En ese momento me sentí como en aquel famoso libro En el corazón de los fiordos de Christine Kabus donde lo describe perfectamente “Lisa no salía de su asombro. Esperaba una típica gran ciudad con extensiones de cemento y suburbios desbordados. En cambio, contemplaba montañas boscosas, lagos y zonas ajardinadas situadas alrededor del casco urbano, al alcance de la vista, en la orilla del fiordo y que se extendían hacia el interior”.

Al poner los pies en tierras del norte, ninguno lo decía pero en nuestras mentes rondaba y nuestros ojos nos delataban que compartíamos la esperanza de que este viaje nos brindara una oportunidad única para crecer, aprender y crear recuerdos que nos acompañarían toda la vida. Con los petates al hombro y sintiendo como nuestras mejillas se tornaban rojas y adormecidas, por la mente solo se nos pasaba tener el primer contacto con la cultura noruega.

Nos dirigimos a una pequeña cafetería, donde los clientes son recibidos en unos cómodos sofás y una decoración sencilla pero elegante que te invita a disfrutar de una tranquila tertulia entre amigos. Sentí como el calor penetraba en mis huesos y dejaba atrás los menos dos grados de la mañana nórdica. El tentador aroma a café flotaba en el aire y se mezclaba con el olor dulce a pasteles recién horneados. Al fondo de la sala, en un rincón acogedor y como si el mundo no fuera con ella, se encontraba una mujer con un libro y una taza de café humeante.
- - - - - - -
* CONSIGNAS DEL EJERCICIO *
a) En el relato de la llegada a Noruega, ¿qué temperatura marcaba la mañana nórdica?
b) Reanuda el relato de la llegada a Noruega a partir de su última oración.
No hace falta consultar los datos.

* DATOS DE ORIGEN *
- - - - - - -
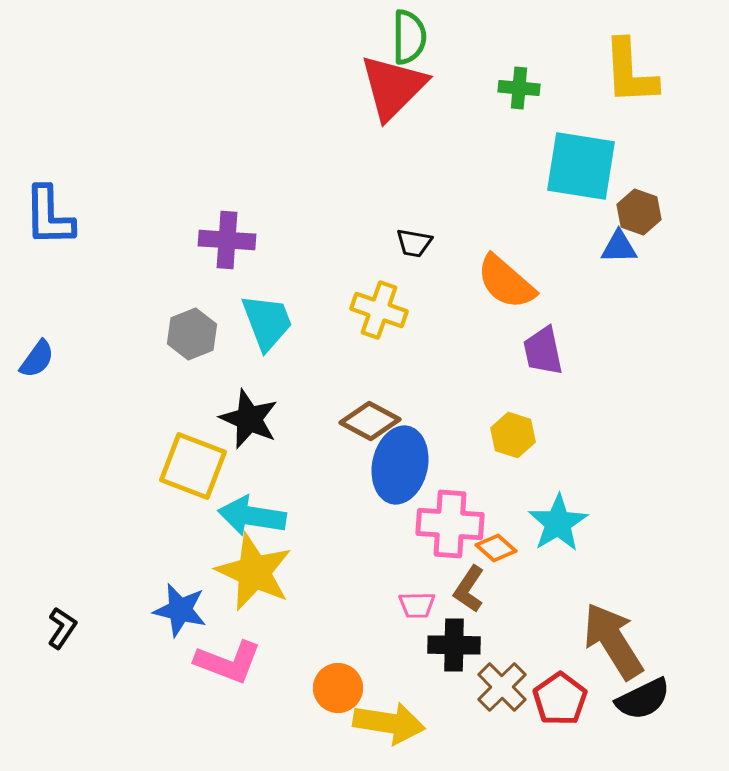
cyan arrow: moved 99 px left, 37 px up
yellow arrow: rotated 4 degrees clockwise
- - - - - - -
* RESULTADOS POR TAREA *
a) Menos dos grados.

b)
La luz suave de una lámpara de mesa iluminaba su rostro mientras sus manos se deslizaban suavemente por las páginas de un libro entreabierto. La vista no me llegaba para saber el título del libro y tampoco hubiera entendido que decía, pero si pude apreciar su leve sonrisa mientras se sumergía en lo que parecía una interesante lectura. Cerca de la barra, en una pequeña mesa de dos, me atrevo a decir que se encontraba una tímida pareja intercambiando miradas cómplices y compartiendo una especie de bollo de canela que más tarde supe que se llamaba skillingboller. Fuimos atendidos muy amablemente por una joven rubia que enseguida detectó que no entendíamos su idioma y nos habló con un inglés tan exquisito que parecía su lengua materna. Su tono de voz era tan suave y melódico que solo transmitía calma y tranquilidad. Nos explicó pacientemente algunos de los ingredientes de esos dulces típicos y nos preparó uno de los mejores cafés que mi memoria recuerda. Un dulce no hace mal a nadie por lo que decidimos compartir y coger uno de cada para empezar a conocer un poco más de su gastronomía. Quizá no era el mejor café del mundo y el crujiente dulce hecho de harina, mantequilla y huevo que estaba saboreando tampoco pero en aquel momento sentí la importancia de los pequeños placeres. El desayuno que iba a ser una parada técnica donde planear nuestro siguiente punto, se convirtió en una hora de deleite para nuestros sentidos.

Pero era necesario continuar, ya que el propósito de este viaje no era quedarnos en la capital. Nos dirigimos a la Estación Central de Oslo, quizás una de las estaciones de tren más concurridas de Noruega pero que, a su vez, presumía de tener un ambiente sereno y relajado, como si nadie en aquel lugar hubiera tenido una triste despedida o hubiera perdido su último tren. Nos embarcamos en uno de los trenes más altos de Europa del cuál habíamos leído maravillas. Nuestro próximo destino sería Bergen y de lo que no éramos conscientes aún era que a lo largo de las siguientes siete horas íbamos a vivir un recorrido que nos dejaría sin palabras.

Elegimos asiento, me pedí ventanilla pero llegué a un acuerdo con mi amigo Adrián, a la mitad del viaje haríamos un cambio, era lo justo. Él es un pelirrojo de tez blanca adornada con unas pecas peculiares que más que de Vallecas pensarías que viene de algún país del norte de Europa. Tenía sueños, al igual que todos nosotros pero lo que no sabía aún en ese momento, es que este viaje le llegaría tan profundo que años después se iría a vivir las mayores aventuras de su vida al norte de Noruega.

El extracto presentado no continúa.